Fix the following CVEs:

- CVE-2019-19244
- CVE-2019-19923
- CVE-2019-19924
- CVE-2019-19925
- CVE-2019-19926
- CVE-2019-19959
- CVE-2019-20218

(From OE-Core rev: feb8982ac6670af3bcb1243b51054bba9b027c83)

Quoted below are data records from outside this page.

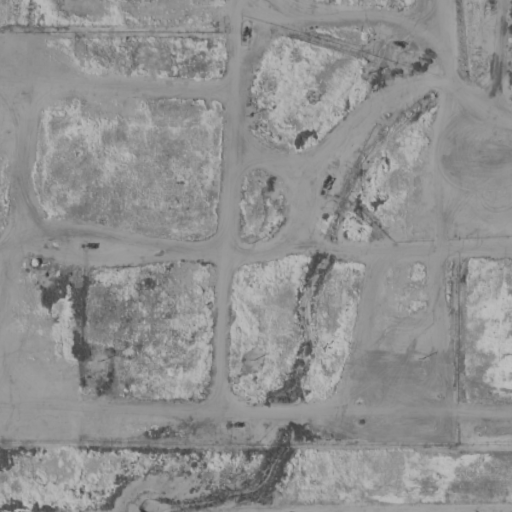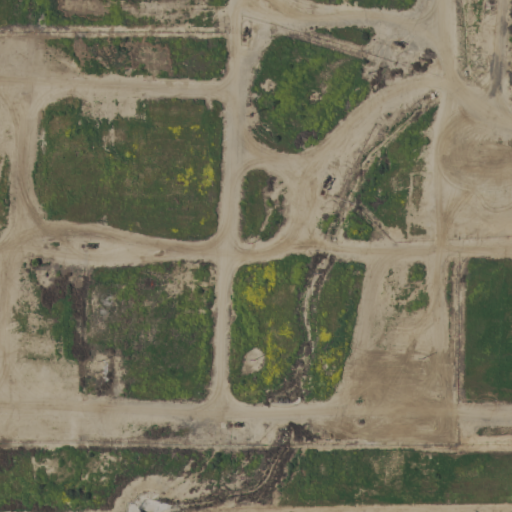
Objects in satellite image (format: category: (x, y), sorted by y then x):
petroleum well: (395, 41)
petroleum well: (320, 181)
petroleum well: (87, 244)
petroleum well: (232, 425)
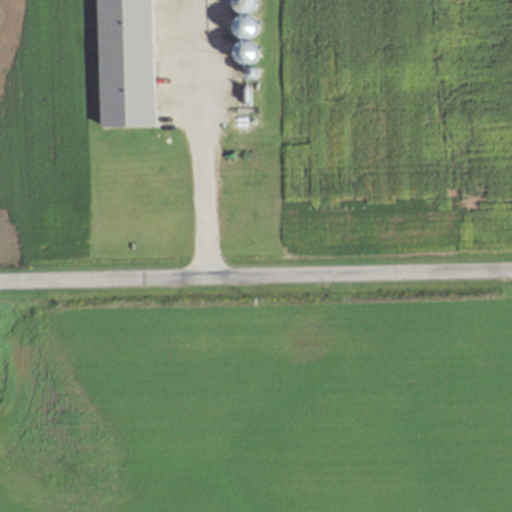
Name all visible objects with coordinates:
road: (199, 136)
road: (255, 272)
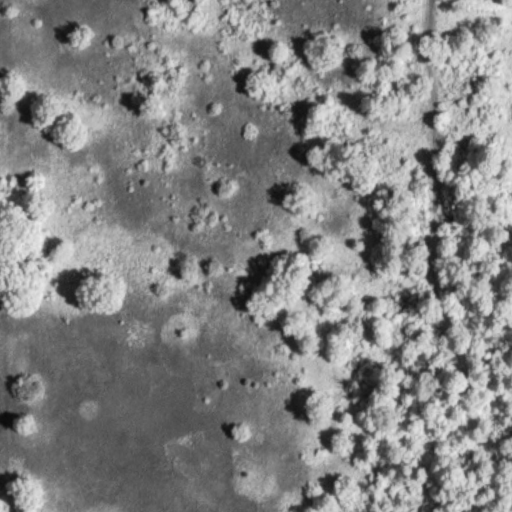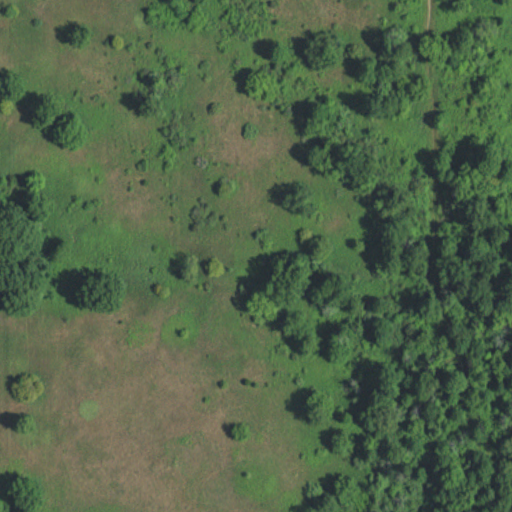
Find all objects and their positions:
park: (255, 256)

Signed-off-by: Ross Burton <ross.burton@intel.com>
Signed-off-by: Richard Purdie <richard.purdie@linuxfoundation.org>
[ removed the CVE-2019-19880 fix that did not apply cleanly ]
Signed-off-by: Adrian Bunk <bunk@stusta.de>
Signed-off-by: Anuj Mittal <anuj.mittal@intel.com>
Signed-off-by: Richard Purdie <richard.purdie@linuxfoundation.org>
---
 meta/recipes-support/sqlite/sqlite3_3.29.0.bb | 10 +++++++++-
 1 file changed, 9 insertions(+), 1 deletion(-)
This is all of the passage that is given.